Why more people need to see ‘Motherland’
“Motherland” is a powerful documentary that provides an unrestricted view of everyday life inside the Jose Fabella Memorial Hospital. With an average of over 50,000 admissions yearly, 60 births daily and barely enough beds to accommodate the patients even if at least a pair of mothers and their newborn babies occupy one bed at a time, Fabella has the busiest maternity ward on the planet.
Filmed in a span of seven weeks by a team led by Ramona Diaz, this Sundance Jury Prize winner walks viewers into the hospital premises, allowing them to listen to consultations between patients and healthcare workers, witness childbirth and infant care, and even eavesdrop on private conversations.
It also sheds light on the lives of the underprivileged women admitted to Fabella, and myriad of problems they encounter.
A girl who just graduated from high school is about to have her first child. A 24-year-old woman is about to have her fourth, while another woman who just gave birth to her seventh is rushing to go home because she’s uncertain whether or not her year-old and 2-year-old children are well taken care of. A young woman refuses to undergo tubal ligation or use IUD because her mom told her not to. These are just some of the women who, apart from sharing a small hospital bed with several other patients, feed and raise their newborn children even if they barely have enough to eat themselves—and in most cases, feed more children—in an already overpopulated household.
These women don’t seem to be concerned—or worse, aware—of the consequences of successive child-bearing. They don’t seem to understand that not only is their health and the health of their children at risk, but that their welfare and the future of their children are compromised, given their financial and social situation. They don’t realize that their basic needs and rights are sacrificed.
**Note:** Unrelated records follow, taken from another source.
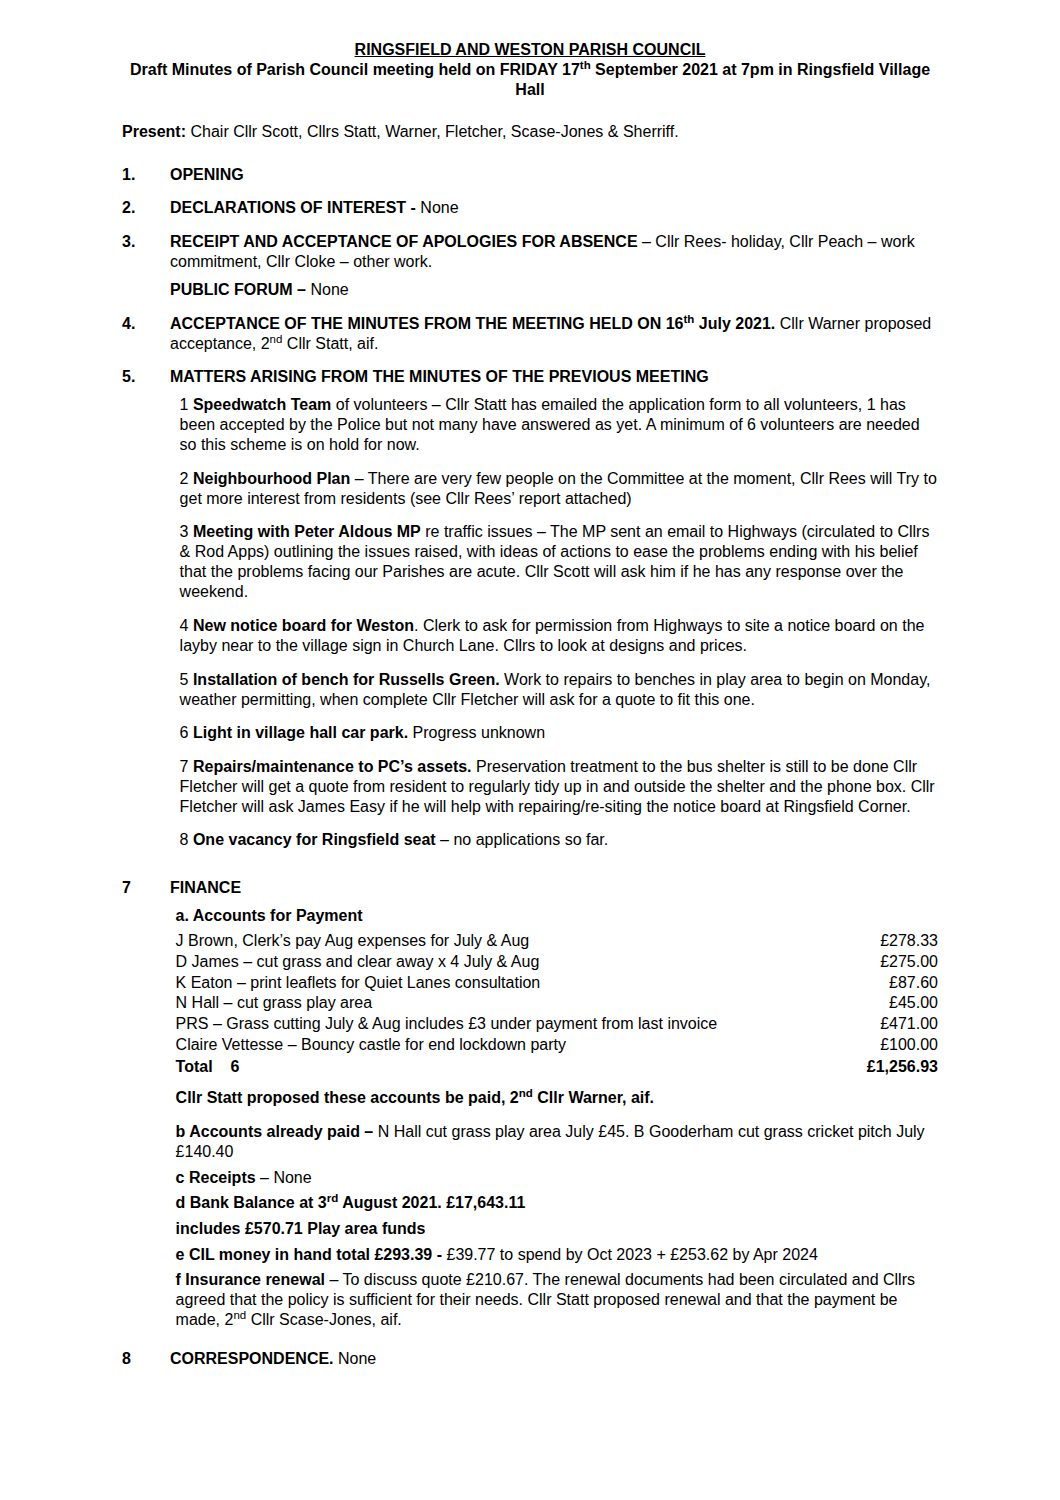RINGSFIELD AND WESTON PARISH COUNCIL
Draft Minutes of Parish Council meeting held on FRIDAY 17th September 2021 at 7pm in Ringsfield Village Hall
Present: Chair Cllr Scott, Cllrs Statt, Warner, Fletcher, Scase-Jones & Sherriff.
1.
OPENING
2.
DECLARATIONS OF INTEREST - None
3.
RECEIPT AND ACCEPTANCE OF APOLOGIES FOR ABSENCE – Cllr Rees- holiday, Cllr Peach – work commitment, Cllr Cloke – other work.
PUBLIC FORUM – None
4.
ACCEPTANCE OF THE MINUTES FROM THE MEETING HELD ON 16th July 2021. Cllr Warner proposed acceptance, 2nd Cllr Statt, aif.
5.
MATTERS ARISING FROM THE MINUTES OF THE PREVIOUS MEETING
1 Speedwatch Team of volunteers – Cllr Statt has emailed the application form to all volunteers, 1 has been accepted by the Police but not many have answered as yet. A minimum of 6 volunteers are needed so this scheme is on hold for now.
2 Neighbourhood Plan – There are very few people on the Committee at the moment, Cllr Rees will Try to get more interest from residents (see Cllr Rees’ report attached)
3 Meeting with Peter Aldous MP re traffic issues – The MP sent an email to Highways (circulated to Cllrs & Rod Apps) outlining the issues raised, with ideas of actions to ease the problems ending with his belief that the problems facing our Parishes are acute. Cllr Scott will ask him if he has any response over the weekend.
4 New notice board for Weston. Clerk to ask for permission from Highways to site a notice board on the layby near to the village sign in Church Lane. Cllrs to look at designs and prices.
5 Installation of bench for Russells Green. Work to repairs to benches in play area to begin on Monday, weather permitting, when complete Cllr Fletcher will ask for a quote to fit this one.
6 Light in village hall car park. Progress unknown
7 Repairs/maintenance to PC’s assets. Preservation treatment to the bus shelter is still to be done Cllr Fletcher will get a quote from resident to regularly tidy up in and outside the shelter and the phone box. Cllr Fletcher will ask James Easy if he will help with repairing/re-siting the notice board at Ringsfield Corner.
8 One vacancy for Ringsfield seat – no applications so far.
7
FINANCE
a. Accounts for Payment
| J Brown, Clerk’s pay Aug expenses for July & Aug | £278.33 |
| D James – cut grass and clear away x 4 July & Aug | £275.00 |
| K Eaton – print leaflets for Quiet Lanes consultation | £87.60 |
| N Hall – cut grass play area | £45.00 |
| PRS – Grass cutting July & Aug includes £3 under payment from last invoice | £471.00 |
| Claire Vettesse – Bouncy castle for end lockdown party | £100.00 |
| Total 6 | £1,256.93 |
Cllr Statt proposed these accounts be paid, 2nd Cllr Warner, aif.
b Accounts already paid – N Hall cut grass play area July £45. B Gooderham cut grass cricket pitch July £140.40
c Receipts – None
d Bank Balance at 3rd August 2021. £17,643.11
includes £570.71 Play area funds
e CIL money in hand total £293.39 - £39.77 to spend by Oct 2023 + £253.62 by Apr 2024
f Insurance renewal – To discuss quote £210.67. The renewal documents had been circulated and Cllrs agreed that the policy is sufficient for their needs. Cllr Statt proposed renewal and that the payment be made, 2nd Cllr Scase-Jones, aif.
8
CORRESPONDENCE. None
“Motherland” reiterates problems in our country that Filipinos have been battling for the longest time: poverty, maleducation, malnutrition and overpopulation. And that is why, apart from its entertainment value, more Filipinos need to see this film. We all need to be reminded that we still haven’t found solutions to these problems, and we need to nudge those in power—lawmakers, LGUs and government agencies—to prioritize these issues.
“Motherland” made its Philippine screen debut as part of the Active Vista Human Rights Festival. Other memorable films included in the festival are Treb Monteras’ “Respeto”; Ditsi Carolino’s “Bunso”; Veronica Velasco’s “Last Supper No. 3”; Eric Matti’s “On the Job”; Francis Xavier Pasion’s “Jay”; “Himpapawid” by Raymond Red; and “Engkwentro” by Pepe Diokno. They will be screened at the Cinema Centenario in Teacher’s Village, Quezon City, until Dec. 8.